Inclusion Criteria:
1. Sensorimotor complete, traumatic SCI (ASIA Impairment Scale A) or sensory incomplete, traumatic SCI (ASIA Impairment Scale B)
2. For subjects with subacute injury, International Standards for Neurological Classification of SCI (ISNCSCI) Neurological Level of Injury (NLI) from C-4 to T-10 occurring 21 to 42 days prior to LCTOPC1 injection
3. For subjects with chronic injury, ISNCSCI NLI from C-4 to T-10 and more than 30 days without clinical improvement from last assessment, occurring 1 to 5 years prior to LCTOPC1 injection
4. Individuals must have at least one upper extremity ISNCSCI key muscle with at least 1/5 strength
5. 18 through 65 years of age, inclusive, at time of consent
6. Single injury with sufficient visualization of the spinal cord injury epicenter and lesion margins to enable post-injection safety monitoring
7. Informed consent for this protocol must be provided and documented (i.e., signed ICF)

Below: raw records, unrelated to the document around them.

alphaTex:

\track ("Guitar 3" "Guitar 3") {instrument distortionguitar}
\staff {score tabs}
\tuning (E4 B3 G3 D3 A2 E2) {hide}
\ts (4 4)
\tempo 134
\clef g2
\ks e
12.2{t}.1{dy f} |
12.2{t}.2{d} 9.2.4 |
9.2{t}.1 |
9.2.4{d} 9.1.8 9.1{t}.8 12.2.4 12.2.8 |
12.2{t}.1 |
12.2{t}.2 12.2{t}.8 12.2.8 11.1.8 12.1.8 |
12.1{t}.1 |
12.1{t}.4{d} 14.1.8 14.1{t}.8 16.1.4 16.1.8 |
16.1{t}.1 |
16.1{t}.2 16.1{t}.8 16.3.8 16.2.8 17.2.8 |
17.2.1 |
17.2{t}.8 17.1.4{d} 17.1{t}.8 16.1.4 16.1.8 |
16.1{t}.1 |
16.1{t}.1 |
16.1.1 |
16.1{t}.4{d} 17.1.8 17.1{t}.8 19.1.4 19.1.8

8. Able to participate in an elective surgical procedure to inject LCTOPC1 21 days or later following SCI
9. Female subjects of child-bearing potential must agree to the use of contraception for 1 year following LCTOPC1 injection; male subjects must agree to use contraception to prevent pregnancy in any female partners of child-bearing potential for 1 year following LCTOPC1 injection
Exclusion Criteria:
1. SCI due to penetrating trauma
2. Traumatic anatomical transection, laceration, or inadequate decompression of the spinal cord based on prior surgery or MRI
3. Any concomitant injury that interferes with the performance, interpretation, or validity of neurological examinations, such as multiple spinal cord lesions, brachial/lumbar plexus injury, cauda equina injury or traumatic brain injury
4. Subjects with a cavity structure that would preclude successful transplantation, as identified on MRI, which may include septations or irregularities in tissue structure
5. Persons with syringomyelia, defined as those with progressively enlarging cysts on T2-weighted images associated with neurological decline
6. Inability to communicate effectively with neurological examiner such that the validity of patient data could be compromised
7. Organ damage or systemic disease that would create an unacceptable risk for surgery or immunosuppression
8. Need for mechanical support of ventilation (ventilator, continuous positive airway pressure \[CPAP\], bi-level positive airway pressure \[BiPAP\]), excluding supplemental oxygen, at baseline
9. History of any malignancy (except non-melanoma skin cancers). For cancers in remission for more than five years, enrollment is allowed with concurred documented approval of principal investigator, oncologist, and Sponsor's medical monitor prior to enrollment
10. Pregnant or nursing women
11. Subjects with an implanted spinal cord stimulator (SCS), whether temporary or permanent.